• DIRECTIONS FOR THIS TASK: Print the entries in full, word for word, but not the pictures.

• PROVIDED DATA:
■ ■ ■ ■
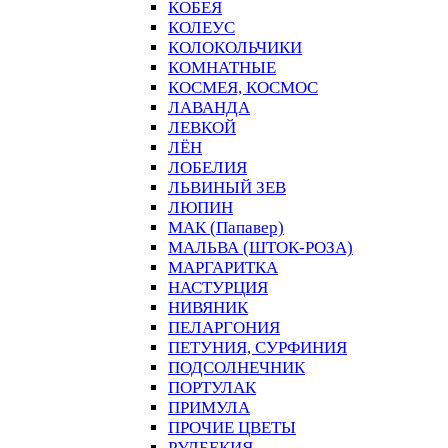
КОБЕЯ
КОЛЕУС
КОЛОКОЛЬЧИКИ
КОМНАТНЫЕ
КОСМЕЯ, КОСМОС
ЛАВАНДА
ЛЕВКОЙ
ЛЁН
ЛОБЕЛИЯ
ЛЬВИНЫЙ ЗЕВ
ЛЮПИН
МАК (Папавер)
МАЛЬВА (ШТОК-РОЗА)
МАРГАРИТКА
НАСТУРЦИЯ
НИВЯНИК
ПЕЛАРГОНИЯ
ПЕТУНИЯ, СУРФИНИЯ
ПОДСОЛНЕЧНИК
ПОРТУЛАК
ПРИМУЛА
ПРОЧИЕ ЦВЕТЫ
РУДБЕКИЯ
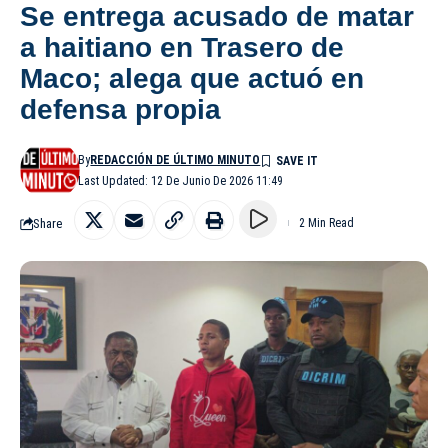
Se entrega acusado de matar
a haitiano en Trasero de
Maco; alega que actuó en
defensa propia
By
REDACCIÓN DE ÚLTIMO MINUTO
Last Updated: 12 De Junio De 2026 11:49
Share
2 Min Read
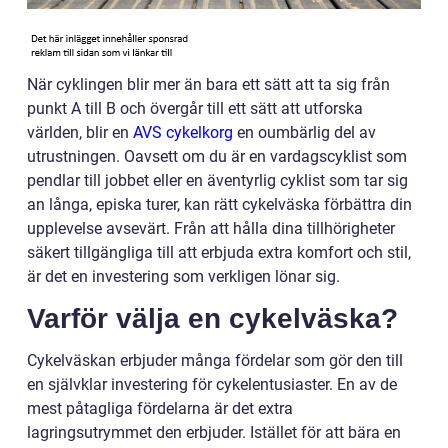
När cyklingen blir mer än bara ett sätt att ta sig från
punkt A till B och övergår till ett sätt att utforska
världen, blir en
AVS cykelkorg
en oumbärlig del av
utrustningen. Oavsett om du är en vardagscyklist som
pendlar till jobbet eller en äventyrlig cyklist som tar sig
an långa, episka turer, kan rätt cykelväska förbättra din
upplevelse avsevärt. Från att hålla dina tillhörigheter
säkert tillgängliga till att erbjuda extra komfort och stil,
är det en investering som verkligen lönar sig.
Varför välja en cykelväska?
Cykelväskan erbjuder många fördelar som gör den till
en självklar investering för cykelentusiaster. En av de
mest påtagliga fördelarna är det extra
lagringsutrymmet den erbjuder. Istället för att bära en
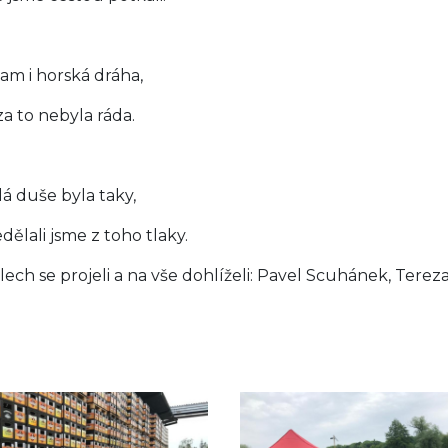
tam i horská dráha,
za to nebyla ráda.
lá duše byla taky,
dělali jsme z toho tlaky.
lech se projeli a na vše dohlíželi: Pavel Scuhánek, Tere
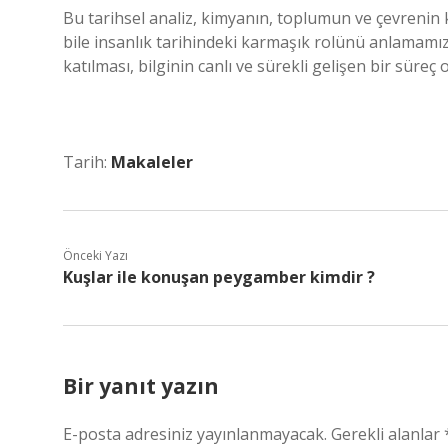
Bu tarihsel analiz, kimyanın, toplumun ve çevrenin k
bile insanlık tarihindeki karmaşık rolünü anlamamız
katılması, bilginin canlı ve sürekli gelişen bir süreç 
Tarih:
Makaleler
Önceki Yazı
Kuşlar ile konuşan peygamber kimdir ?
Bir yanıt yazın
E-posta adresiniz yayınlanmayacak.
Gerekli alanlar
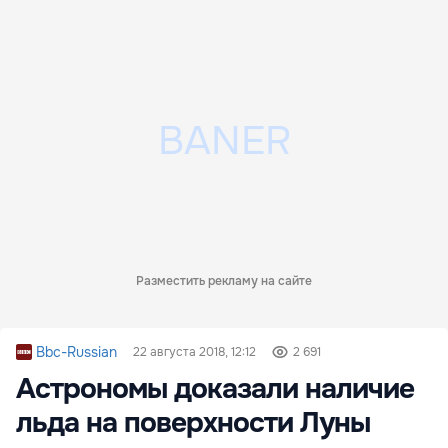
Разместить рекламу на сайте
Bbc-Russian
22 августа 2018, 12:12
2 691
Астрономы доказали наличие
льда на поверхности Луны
■ ■ ■ ■
• RESULT OF THIS EXERCISE:
КОБЕЯ
КОЛЕУС
КОЛОКОЛЬЧИКИ
КОМНАТНЫЕ
КОСМЕЯ, КОСМОС
ЛАВАНДА
ЛЕВКОЙ
ЛЁН
ЛОБЕЛИЯ
ЛЬВИНЫЙ ЗЕВ
ЛЮПИН
МАК (Папавер)
МАЛЬВА (ШТОК-РОЗА)
МАРГАРИТКА
НАСТУРЦИЯ
НИВЯНИК
ПЕЛАРГОНИЯ
ПЕТУНИЯ, СУРФИНИЯ
ПОДСОЛНЕЧНИК
ПОРТУЛАК
ПРИМУЛА
ПРОЧИЕ ЦВЕТЫ
РУДБЕКИЯ
Se entrega acusado de matar
a haitiano en Trasero de
Maco; alega que actuó en
defensa propia
By
REDACCIÓN DE ÚLTIMO MINUTO
Last Updated: 12 De Junio De 2026 11:49
Share
2 Min Read
När cyklingen blir mer än bara ett sätt att ta sig från
punkt A till B och övergår till ett sätt att utforska
världen, blir en
AVS cykelkorg
en oumbärlig del av
utrustningen. Oavsett om du är en vardagscyklist som
pendlar till jobbet eller en äventyrlig cyklist som tar sig
an långa, episka turer, kan rätt cykelväska förbättra din
upplevelse avsevärt. Från att hålla dina tillhörigheter
säkert tillgängliga till att erbjuda extra komfort och stil,
är det en investering som verkligen lönar sig.
Varför välja en cykelväska?
Cykelväskan erbjuder många fördelar som gör den till
en självklar investering för cykelentusiaster. En av de
mest påtagliga fördelarna är det extra
lagringsutrymmet den erbjuder. Istället för att bära en
tam i horská dráha,
za to nebyla ráda.
lá duše byla taky,
dělali jsme z toho tlaky.
lech se projeli a na vše dohlíželi: Pavel Scuhánek, Tere
Bu tarihsel analiz, kimyanın, toplumun ve çevrenin k
bile insanlık tarihindeki karmaşık rolünü anlamamız
katılması, bilginin canlı ve sürekli gelişen bir süreç 
Tarih:
Makaleler
Önceki Yazı
Kuşlar ile konuşan peygamber kimdir ?
Bir yanıt yazın
E-posta adresiniz yayınlanmayacak.
Gerekli alanlar
Разместить рекламу на сайте
Bbc-Russian
22 августа 2018, 12:12
2 691
Астрономы доказали наличие
льда на поверхности Луны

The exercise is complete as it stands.